Finnair on Monday issued its second profit warning in three weeks, saying it would report a substantial comparable operating loss for 2020 as it was cutting around 90% of its normal capacity from the beginning of April. The Finnish airline also dropped its dividend.
EasyJet, Europe’s fourth-biggest airline, said it could ground the majority of its fleet, while Icelandair Group hf said it was cutting capacity and working with labor unions to reduce its salary cost “significantly”.
Air New Zealand Ltd said job losses would be necessary as it cut long-haul capacity by 85% over the coming months.
“We are now accepting that for the coming months at least Air New Zealand will be a smaller airline requiring fewer resources, including people,” Air New Zealand Chief Executive Greg Foran said in a statement.
The airline has halted trading in its shares until Wednesday.

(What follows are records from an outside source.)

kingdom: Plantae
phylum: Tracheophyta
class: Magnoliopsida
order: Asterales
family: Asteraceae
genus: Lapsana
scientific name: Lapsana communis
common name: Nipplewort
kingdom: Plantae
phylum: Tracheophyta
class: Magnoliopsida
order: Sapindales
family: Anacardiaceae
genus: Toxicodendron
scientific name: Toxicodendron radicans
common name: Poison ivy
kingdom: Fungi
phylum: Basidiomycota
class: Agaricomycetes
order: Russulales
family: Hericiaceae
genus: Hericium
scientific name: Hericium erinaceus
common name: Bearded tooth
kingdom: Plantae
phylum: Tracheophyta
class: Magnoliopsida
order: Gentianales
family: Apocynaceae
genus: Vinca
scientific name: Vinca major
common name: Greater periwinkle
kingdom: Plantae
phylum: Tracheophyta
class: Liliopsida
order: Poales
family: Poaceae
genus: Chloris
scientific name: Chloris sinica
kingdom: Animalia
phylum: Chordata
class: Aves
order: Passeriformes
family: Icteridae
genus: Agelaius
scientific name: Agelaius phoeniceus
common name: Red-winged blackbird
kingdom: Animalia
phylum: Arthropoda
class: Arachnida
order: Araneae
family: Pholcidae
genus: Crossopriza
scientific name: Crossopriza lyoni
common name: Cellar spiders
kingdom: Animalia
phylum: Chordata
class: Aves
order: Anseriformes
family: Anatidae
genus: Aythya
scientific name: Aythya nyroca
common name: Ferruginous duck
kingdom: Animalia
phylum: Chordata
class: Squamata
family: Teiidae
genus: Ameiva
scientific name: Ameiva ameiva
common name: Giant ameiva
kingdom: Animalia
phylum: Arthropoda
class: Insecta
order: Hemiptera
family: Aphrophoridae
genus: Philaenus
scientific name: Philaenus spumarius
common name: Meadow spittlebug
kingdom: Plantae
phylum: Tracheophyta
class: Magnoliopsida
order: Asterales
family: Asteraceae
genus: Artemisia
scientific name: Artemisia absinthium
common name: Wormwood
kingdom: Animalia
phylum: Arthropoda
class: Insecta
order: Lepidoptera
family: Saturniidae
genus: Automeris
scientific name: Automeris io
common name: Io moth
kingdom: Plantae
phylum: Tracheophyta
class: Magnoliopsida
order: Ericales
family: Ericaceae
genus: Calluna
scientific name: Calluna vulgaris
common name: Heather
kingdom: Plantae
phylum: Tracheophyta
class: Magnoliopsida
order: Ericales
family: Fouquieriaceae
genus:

Qantas Airways Ltd said it would be making fresh cuts to its flying schedule beyond the 25% reduction in international capacity announced last week due to the new travel restrictions.
UBS analysts said the latest travel restrictions would have a significant effect on Qantas’ international traffic, which historically accounted for around 45% of revenue and 25% of earnings before interest and tax.
“A downside scenario where international traffic is down 50% for a whole year and domestic down 30% could result in cash burn of up to A$200 million ($123.60 million) per month after incorporating changes to the business,” UBS said of Qantas.
Smaller rival Virgin Australia Holdings Ltd, which has a weaker balance sheet but a heavier domestic focus, said it was assessing its response to the new travel restrictions.
S&P Global Ratings downgraded its credit rating on Virgin to B- and placed it on creditwatch negative due to rapidly deteriorating industry conditions spreading from the international market to the domestic market.
“Rating stability will increasingly rely on the company continuing to adjust its cost base to offset potential further material revenue erosion and limit cash outflows if the reduction in demand continues beyond the next few months,” S&P said.